■ Provided text:
-------
Pandemic Numbers Show Dramatic Improvements, But Let’s Not Kid Ourselves That the Pandemic Is Over
by Edwin Quinabo
The dramatic drop in national and local stats of COVID-19 infections and COVID-related fatalities look very promising that we could be heading out of this historic crisis.
Dr. Anthony Fauci, Director of the National Institute of Allergy and Infectious Diseases, said it is time for the United States to start inching back towards normality, despite remaining risks from COVID-19.
Public health officials announced Feb. 16 that they are working on new COVID-19 guidelines as Omicron’s peak is now behind us.
Several states, including those like California and Oregon that have adopted strict and tough safety restrictions since the beginning of the pandemic three years ago, have announced they are lifting mask mandates in schools and other public settings in the coming weeks.
-------
■ Apply what you read:
a – In the pandemic article, begin at the words that has "Pandemic Numbers Show" and stop after "risks from COVID-19.". Can you give that passage again, swapping "fatalities" for "deaths"?
b – Can you sum up the pandemic article in two sentences?
c – Can you write what comes next in the pandemic article, starting after its last sentence?

■ Information shown:
-------
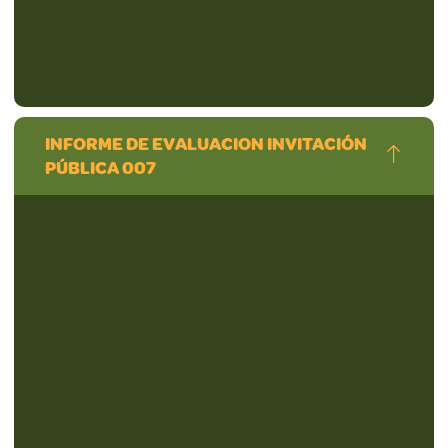
INFORME DE EVALUACION INVITACIÓN
PÚBLICA 007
-------
■ Written answers:
a –
Pandemic Numbers Show Dramatic Improvements, But Let’s Not Kid Ourselves That the Pandemic Is Over
by Edwin Quinabo
The dramatic drop in national and local stats of COVID-19 infections and COVID-related deaths look very promising that we could be heading out of this historic crisis.
Dr. Anthony Fauci, Director of the National Institute of Allergy and Infectious Diseases, said it is time for the United States to start inching back towards normality, despite remaining risks from COVID-19.

b – National and local COVID-19 infections and deaths have dropped sharply, and Dr. Anthony Fauci said the United States should start inching back toward normality despite remaining risks. Public health officials are working on new guidelines now that Omicron's peak has passed, and several states, including California and Oregon, are lifting mask mandates in schools and other public settings.

c –
Keeping it all into perspective
While the numbers look encouraging, at the same time we cannot forget that as recently as the last week of November 2021, politicians and public health officials were also riding high in confidence that the worst of the pandemic has gone by.
Then suddenly, Omicron came as a deadly storm sweeping across the nation infecting far more Americans than any previous COVID-19 variant.No one expected this to happen including public health officials and politicians at the highest level.
In December 2021 after the breakout of Omicron, Vice President Kamala Harris spoke honestly about the pandemic. Perhaps, too honestly as she was criticized for making the following comment.
“We didn’t see Delta coming. I think most scientists did not — upon whose advice and direction we have relied — didn’t see Delta coming,” she said. “We didn’t see Omicron coming. And that’s the nature of what this, this awful virus has been, which as it turns out, has mutations and variants.”
VP Harris spoke unlike a politician here. Gave us the truth, even as Biden himself has been of late talking up the administration’s progress in battling COVID.
The reality is no one knows the future of COVID-19. It could be that our nation, the world, is lucky that Omicron did not have the deadly force of Delta and original COVID-19, given how much more contagious Omicron is and the extremely high number of breakthrough cases. No one knows if there will be a next COVID-19 mutation.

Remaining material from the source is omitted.